Extract provided.
[Start of section]
France and Italy both announced additional austerity measures last week, including tens of billions of euros in cutbacks. Italy, which is the third largest economy in the eurozone, could be especially vulnerable as its public debt equals some 120 percent of gross domestic product.
In the United States, by contrast, where the national debt almost equals the size of the economy, the administration is reluctant to scale back public investments. Indeed, President Barack Obama and his Democratic Party insist that more stimulus is needed to propel the economy into recovery.
The American government currently borrows approximately a third of what it spends, amounting to a deficit of nearly 10 percent of GDP. Shortfalls are projected for several more years, necessitating several trillions in spending reductions over the next decade if the country is to achieve balance in the medium term.
Opposition Republicans, who control the lower chamber of Congress, have passed a comprehensive “cut, cap and balance” plan for fiscal consolidation that cuts federal spending immediately, caps it at a certain measure of GDP and legally prohibits future deficit spending with a balanced budget amendment. The Democratic majority in the Senate rejected the proposal as did the president.
“We don’t need a constitutional amendment to do our jobs,” Obama explained last month, which is “to make sure that the government is living within its means.” He has yet to present a credible plan for deficit reduction however. His 2012 budget proposal included just $100 billion in yearly cuts, trillions short of the amount that independent experts and the Congressional Budget Office estimate is necessary to eventually regain balance.
[End of section]
Recorded data.
[Start of section]
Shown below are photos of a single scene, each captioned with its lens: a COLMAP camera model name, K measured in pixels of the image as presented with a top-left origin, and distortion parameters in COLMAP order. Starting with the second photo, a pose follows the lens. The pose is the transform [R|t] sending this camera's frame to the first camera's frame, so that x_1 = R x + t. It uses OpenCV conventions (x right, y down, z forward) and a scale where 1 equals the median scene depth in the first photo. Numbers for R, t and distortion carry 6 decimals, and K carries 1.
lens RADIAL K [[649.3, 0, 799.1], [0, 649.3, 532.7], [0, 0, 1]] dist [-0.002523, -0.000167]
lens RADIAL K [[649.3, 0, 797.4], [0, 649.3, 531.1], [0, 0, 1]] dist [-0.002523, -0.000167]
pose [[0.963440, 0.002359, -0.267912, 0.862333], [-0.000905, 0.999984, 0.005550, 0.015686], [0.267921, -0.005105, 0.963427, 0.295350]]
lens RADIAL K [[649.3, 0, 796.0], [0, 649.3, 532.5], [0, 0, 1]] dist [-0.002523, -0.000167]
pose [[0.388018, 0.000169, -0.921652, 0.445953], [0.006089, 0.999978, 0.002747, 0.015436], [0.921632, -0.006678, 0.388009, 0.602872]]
[End of section]
[Start of section]
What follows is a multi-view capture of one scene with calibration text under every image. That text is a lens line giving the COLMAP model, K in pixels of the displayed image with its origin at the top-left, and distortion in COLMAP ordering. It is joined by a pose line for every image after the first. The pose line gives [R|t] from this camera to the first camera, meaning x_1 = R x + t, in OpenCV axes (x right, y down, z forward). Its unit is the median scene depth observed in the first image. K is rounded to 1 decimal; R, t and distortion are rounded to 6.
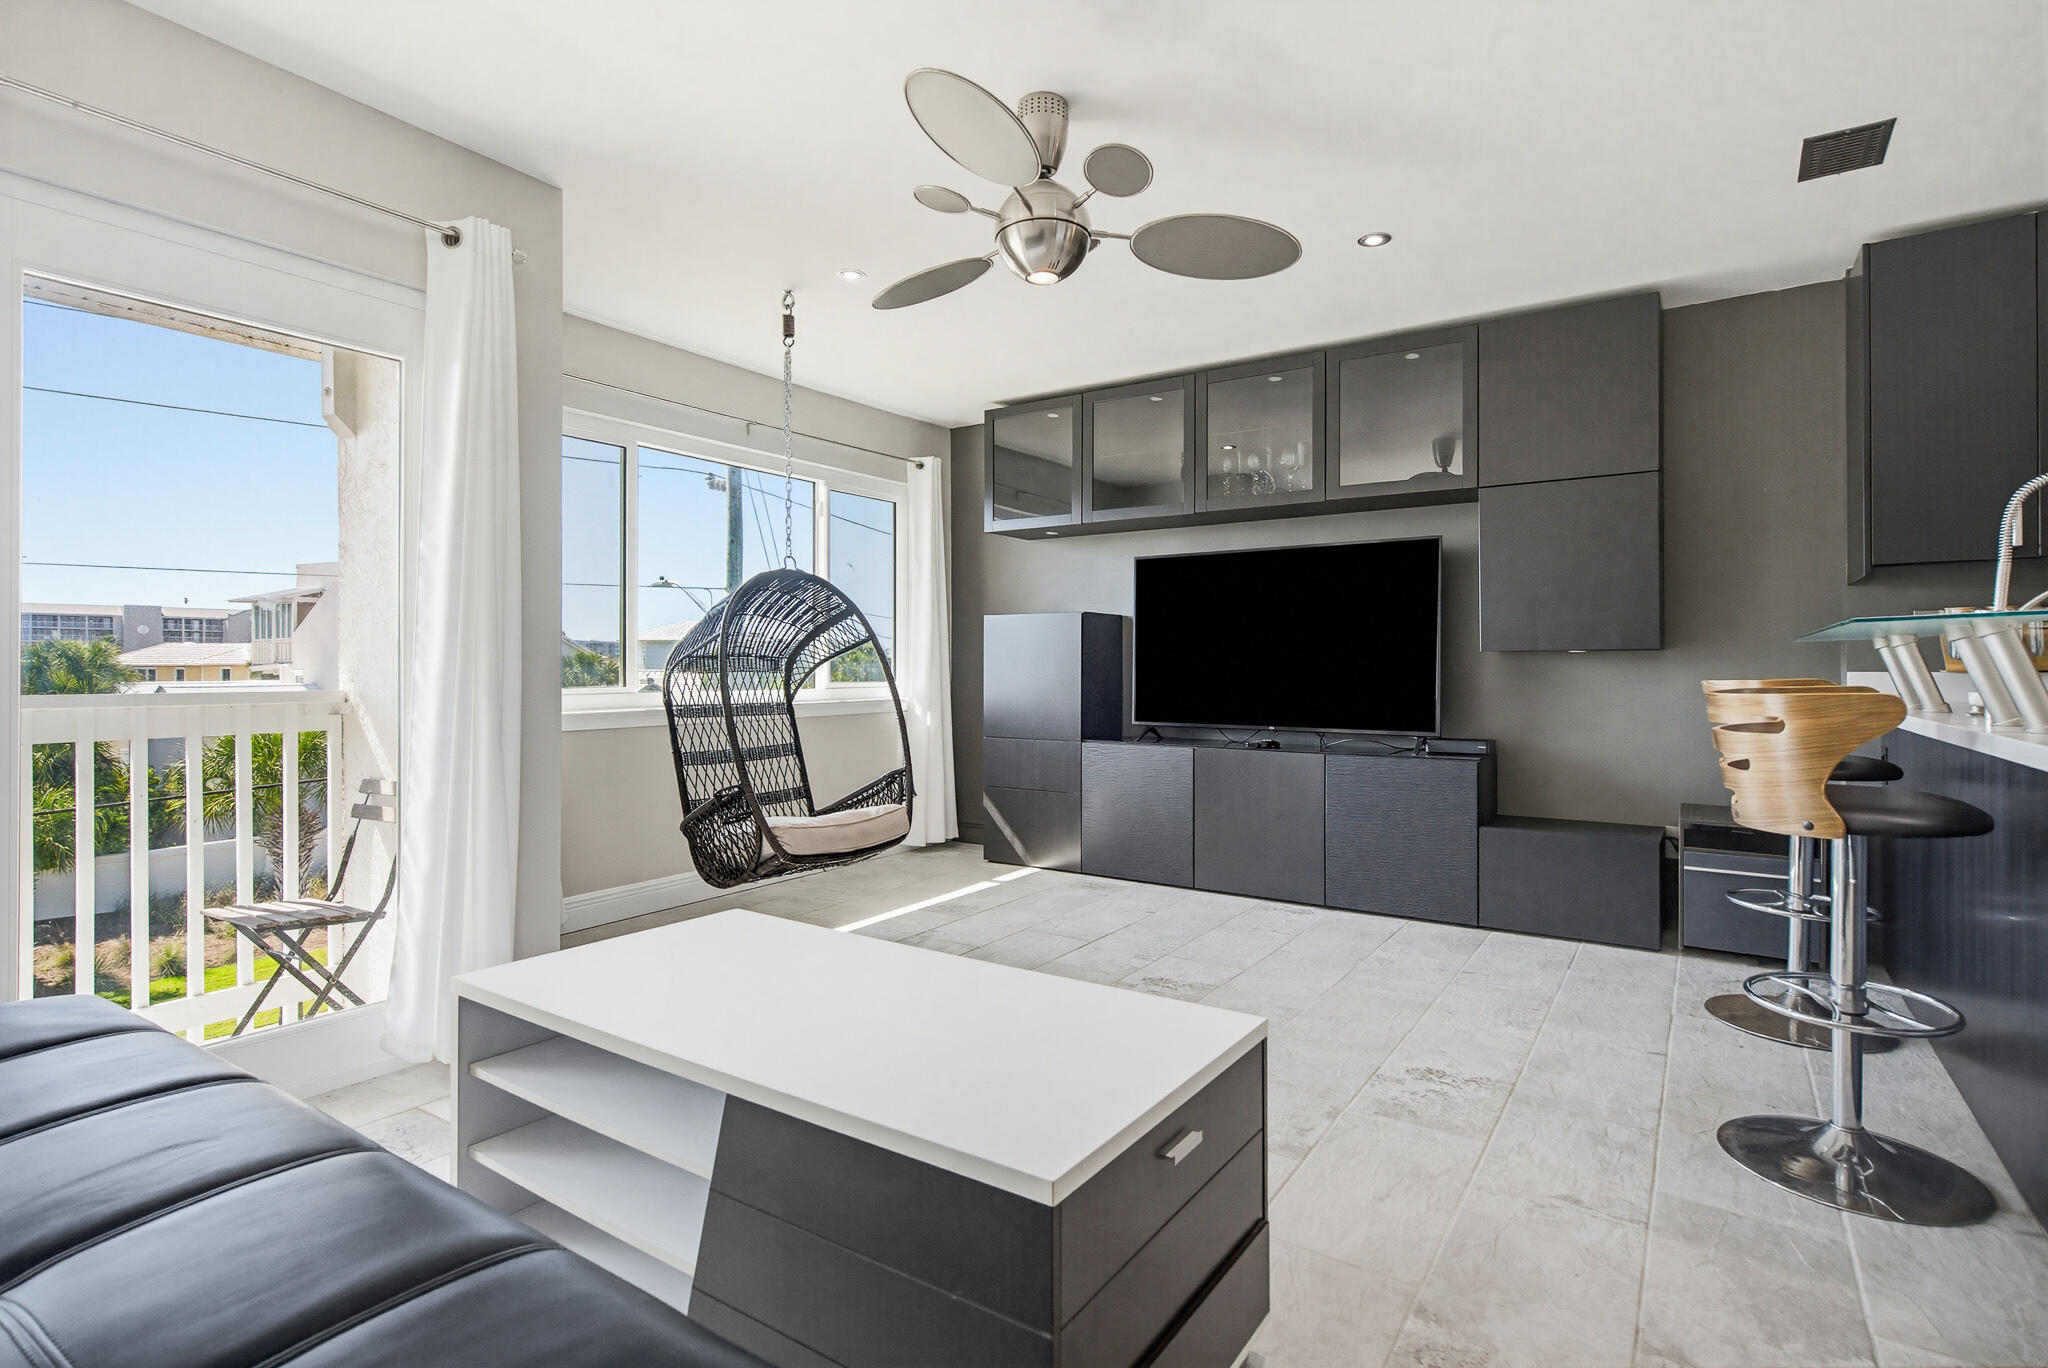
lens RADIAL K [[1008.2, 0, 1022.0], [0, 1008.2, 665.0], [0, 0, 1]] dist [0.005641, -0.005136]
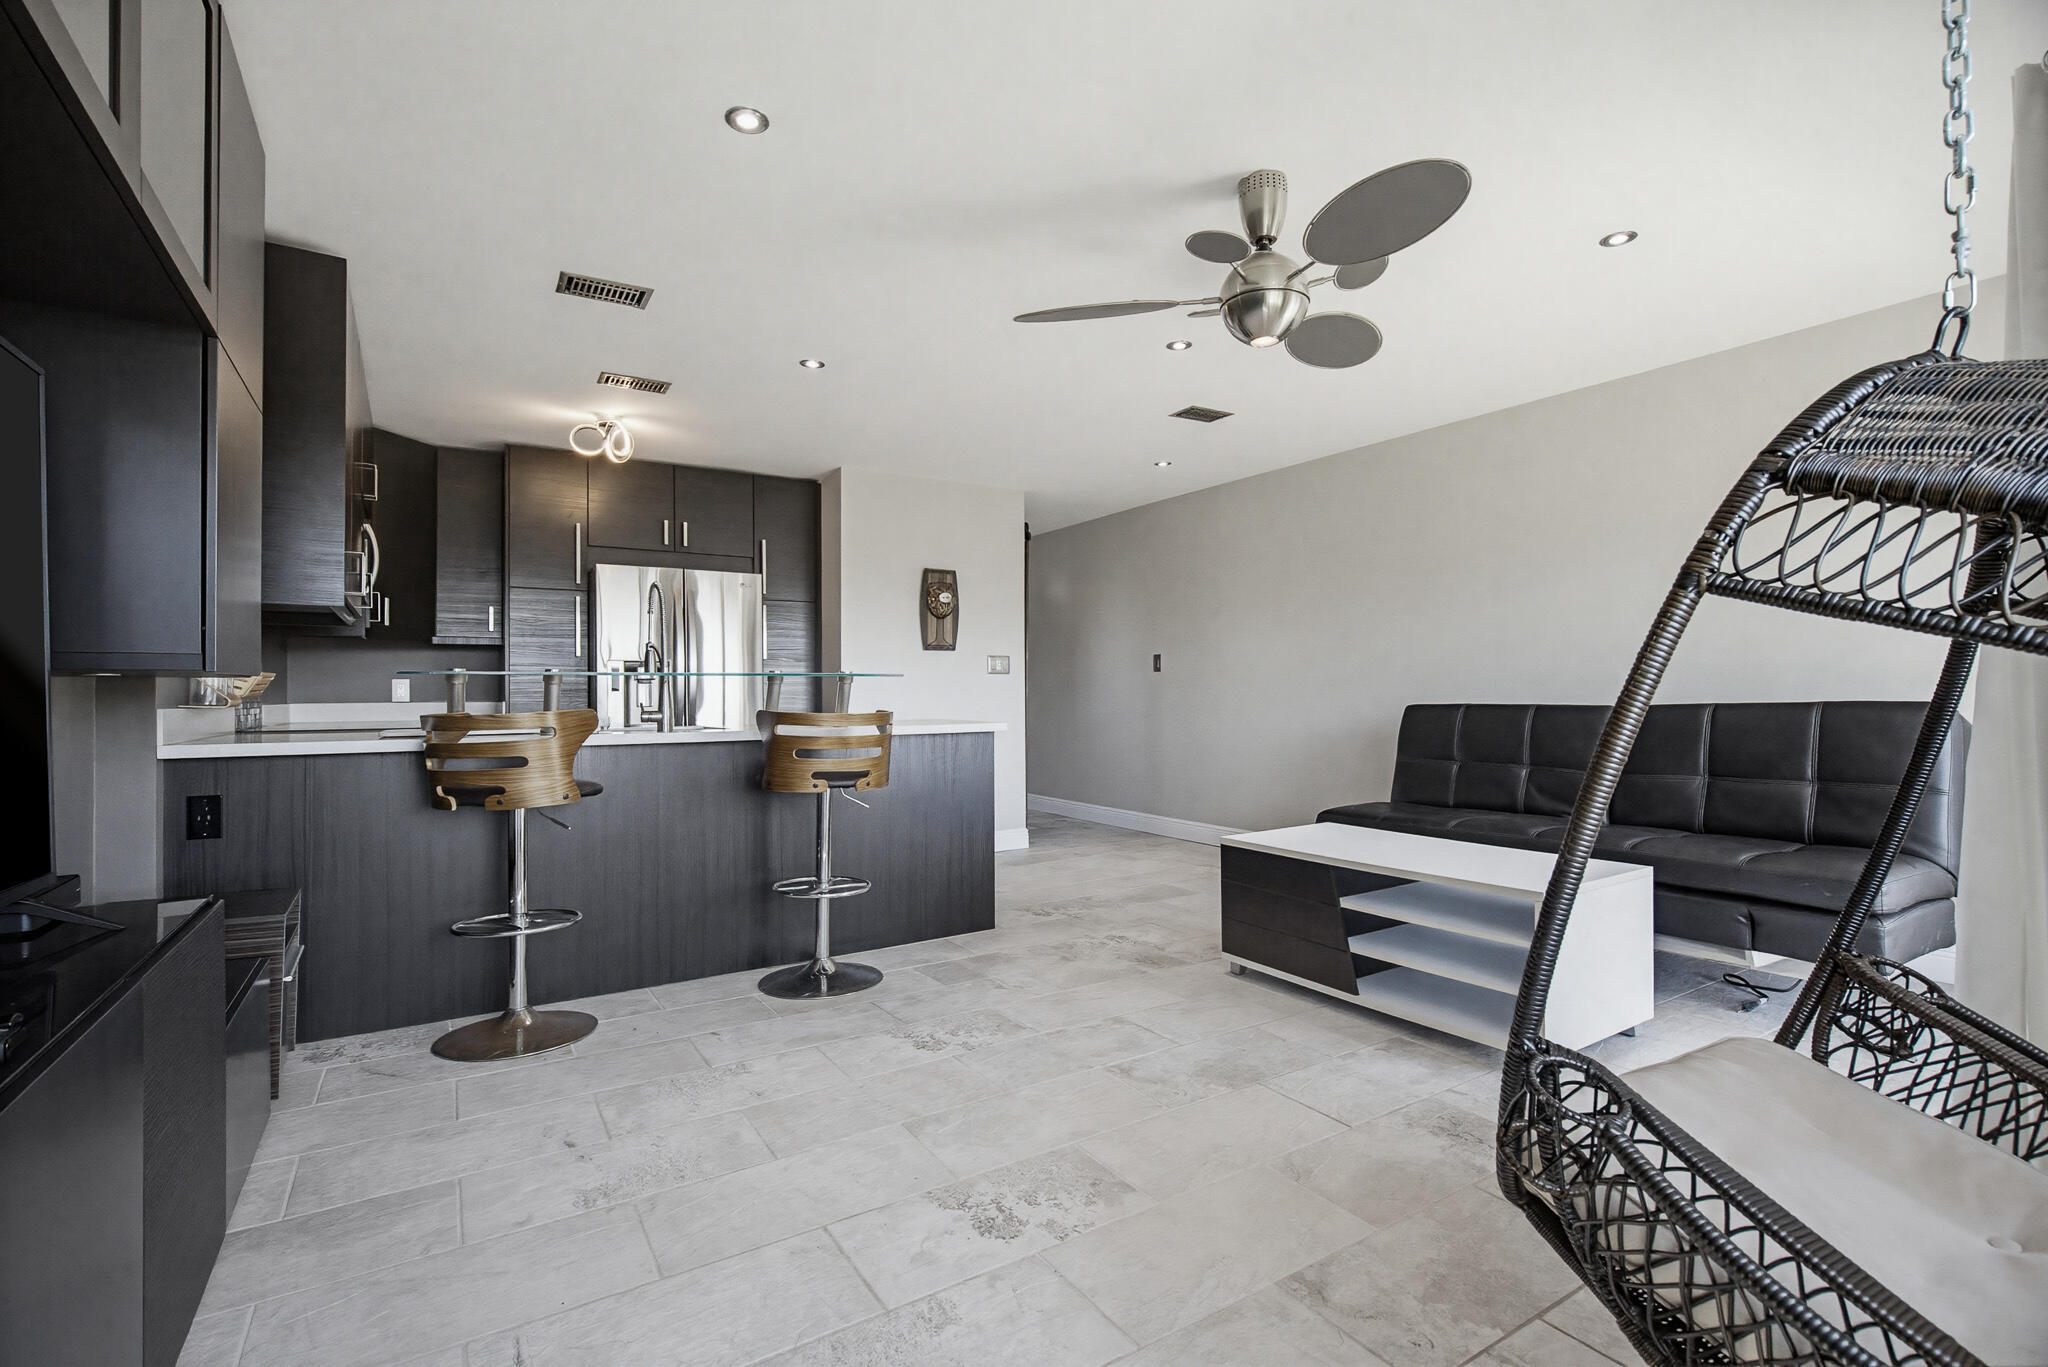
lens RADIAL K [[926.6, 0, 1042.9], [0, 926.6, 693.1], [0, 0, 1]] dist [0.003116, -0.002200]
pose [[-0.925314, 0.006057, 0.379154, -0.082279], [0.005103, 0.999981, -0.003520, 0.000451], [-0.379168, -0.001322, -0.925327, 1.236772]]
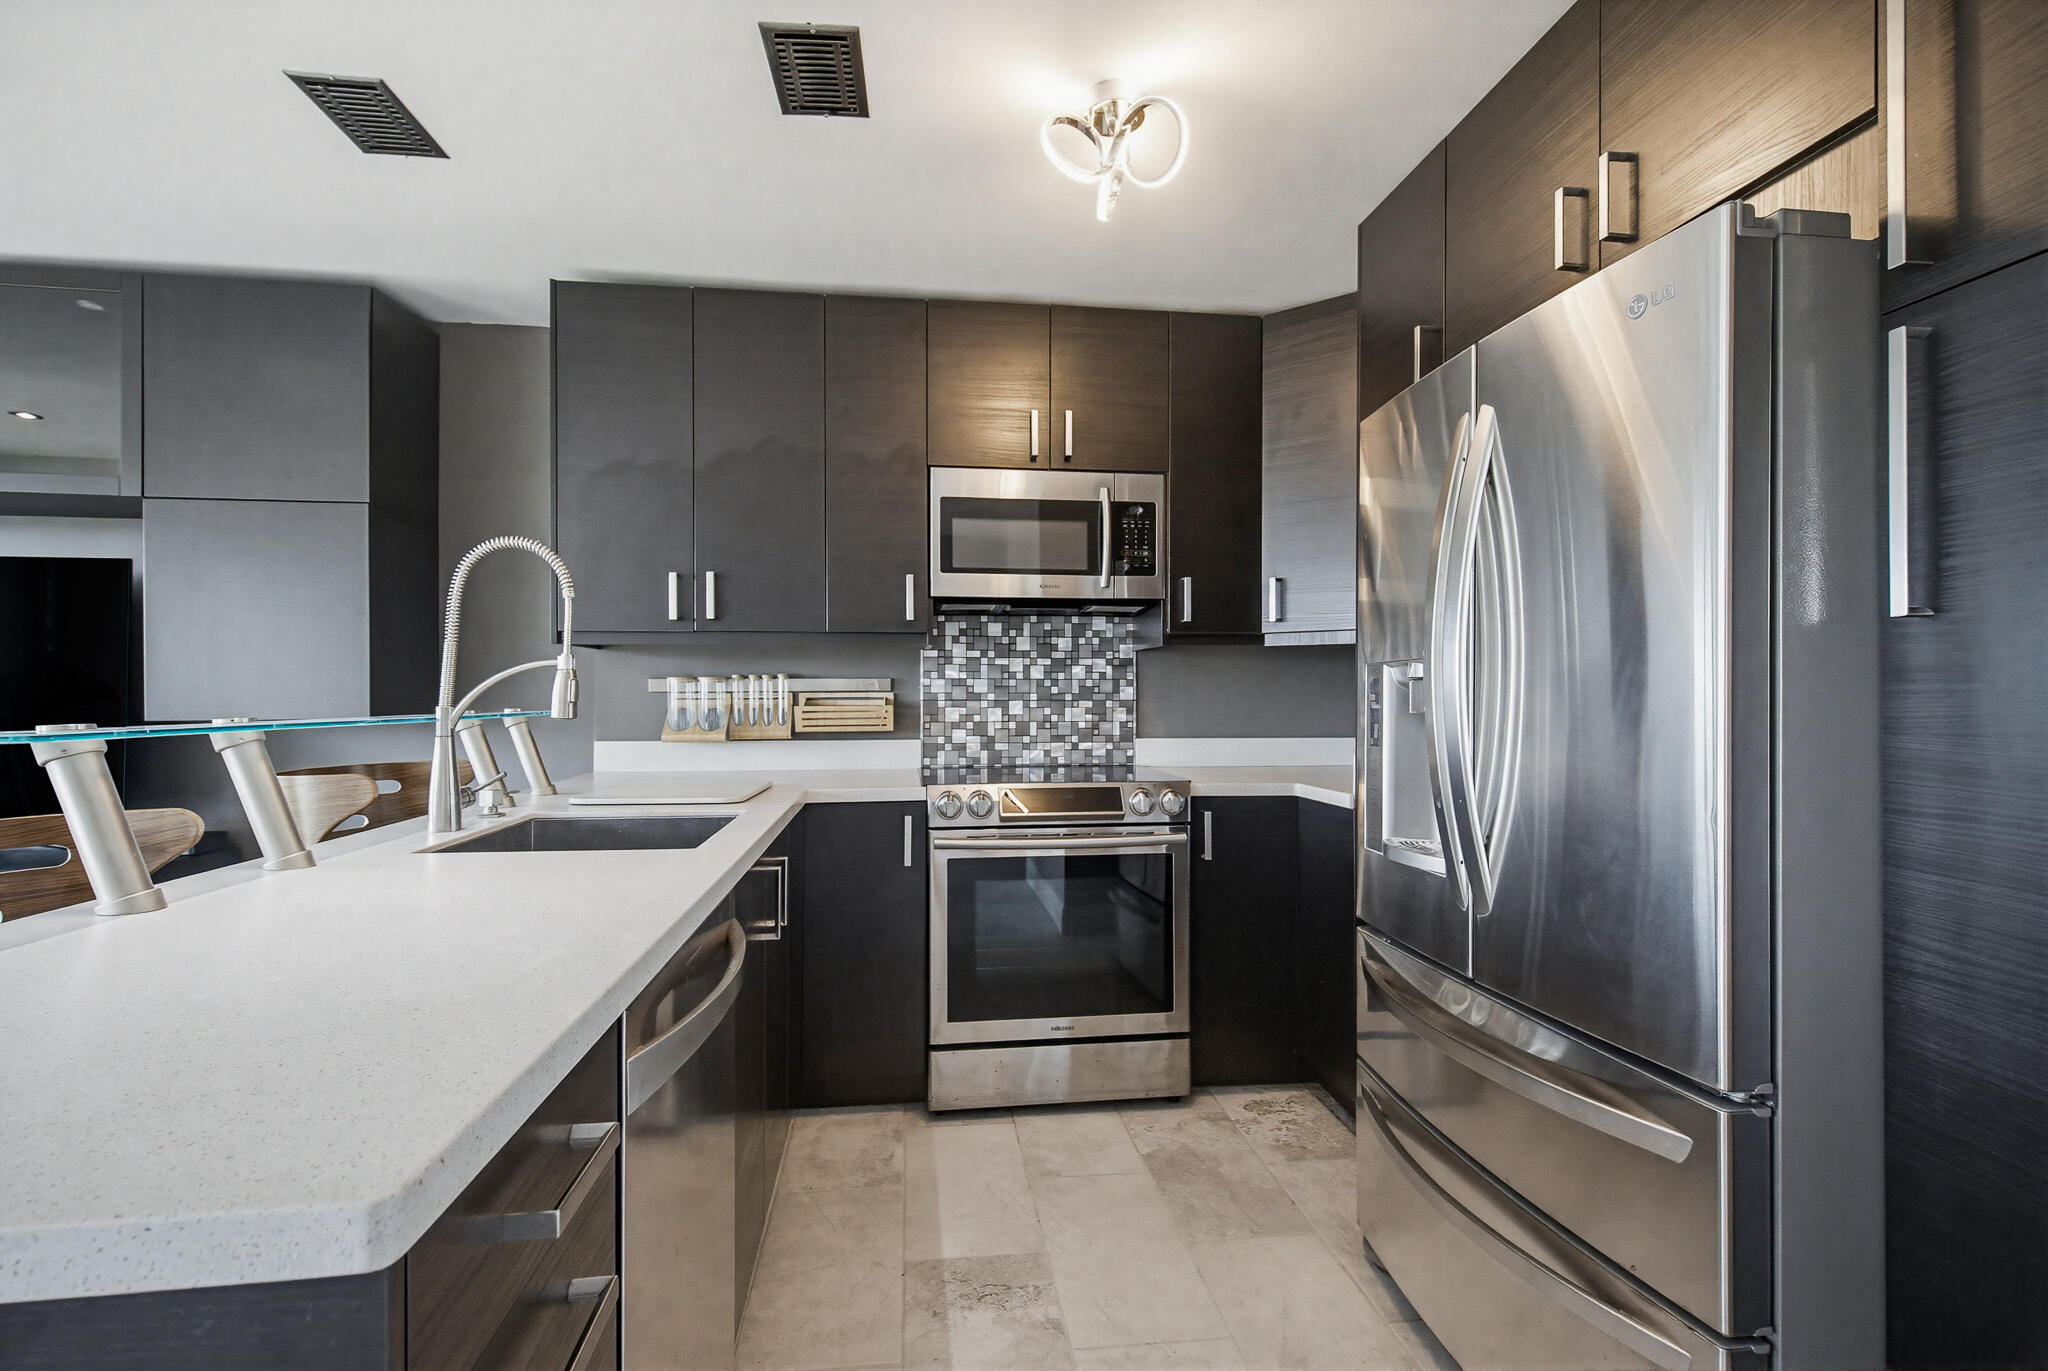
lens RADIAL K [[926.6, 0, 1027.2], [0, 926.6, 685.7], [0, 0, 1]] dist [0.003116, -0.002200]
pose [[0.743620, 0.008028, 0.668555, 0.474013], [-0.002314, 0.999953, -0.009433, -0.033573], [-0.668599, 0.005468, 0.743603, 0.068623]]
[End of section]
Your tasks.
1. Echo the passage on austerity and deficits from "The American government" up to and including "the medium term.".
2. According to the passage on austerity and deficits, roughly what share of its spending does the American government borrow?
3. Using the passage on austerity and deficits, list each measure that makes up the Republicans' "cut, cap and balance" plan.

Per-task outputs.
1.
The American government currently borrows approximately a third of what it spends, amounting to a deficit of nearly 10 percent of GDP. Shortfalls are projected for several more years, necessitating several trillions in spending reductions over the next decade if the country is to achieve balance in the medium term.

2. Approximately a third of what it spends.

3.
- Cuts federal spending immediately
- Caps federal spending at a certain measure of GDP
- Legally prohibits future deficit spending with a balanced budget amendment